- OBJECTIF DE TRAVAIL
D'après le texte extrait sur La Peau de chagrin, en quelle année le roman a-t-il été publié pour la première fois ? Répondez en une phrase, s'il vous plaît.

- TEXTE EXTRAIT
_ _ _ _ _
L’extrait étudié va de « Jamais je ne l’ai vu si stupide » à « quand je les aurai, tu verras la diminution de tout mon chagrin ».

La Peau de chagrin, dialogue entre Emile et Raphaël, introduction

La Peau de Chagrin, roman publié pour la première fois en 1831, occupe une place particulière dans l’œuvre d’Honoré de Balzac puisqu’il s’agit d’un roman à la fois réaliste et fantastique.

Balzac y expose sa conception de la vie : chacun est doté d’un capital d’énergie que les désirs et la volonté consument. Seuls le savoir et l’activité intellectuelle préserve la vie. (voir la fiche de lecture pour le bac sur La Peau de chagrin).

Cette philosophie est symbolisée par la peau de chagrin, talisman qui réalise les désirs de son propriétaire au prix de la diminution de son existence.

Lors d’une orgie, Émile se trouve dans la salle à manger, auprès de Raphaël, ivre : tour à tour, ce dernier lance des imprécations contre Foedora, promet de tout guérir. Mais son ami ne croit pas au pouvoir de la Peau de chagrin.

Extrait étudié

— Jamais je ne l’ai vu si stupide.
— Stupide, mon ami ? Non. Cette Peau se rétrécit quand j’ai un désir… c’est une antiphrase. Le brachmane, il se trouve un brachmane là-dessous ! le brachmane donc était un goguenard, parce que les désirs, vois-tu, doivent étendre…
— Eh ! bien, oui.
— Je te dis…
— Oui, cela est très-vrai, je pense comme toi. Le désir étend…
— Je te dis, la Peau !
— Oui.
— Tu ne me crois pas. Je te connais, mon ami, tu es menteur comme un nouveau roi.
— Comment veux-tu que j’adopte les divagations de ton ivresse ?
— Je te parie, je peux te le prouver. Prenons la mesure.
— Allons, il ne s’endormira pas, s’écria Émile en voyant Raphaël occupé à fureter dans la salle à manger.
_ _ _ _ _
- CONTENU DES DONNÉES
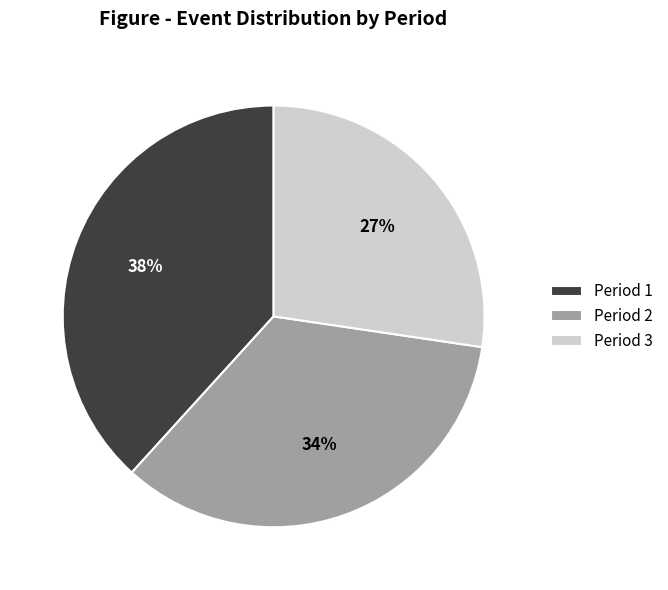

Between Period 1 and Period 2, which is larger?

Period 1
_ _ _ _ _
- RÉSOLUTION DU PROBLÈME
Le roman a été publié pour la première fois en 1831.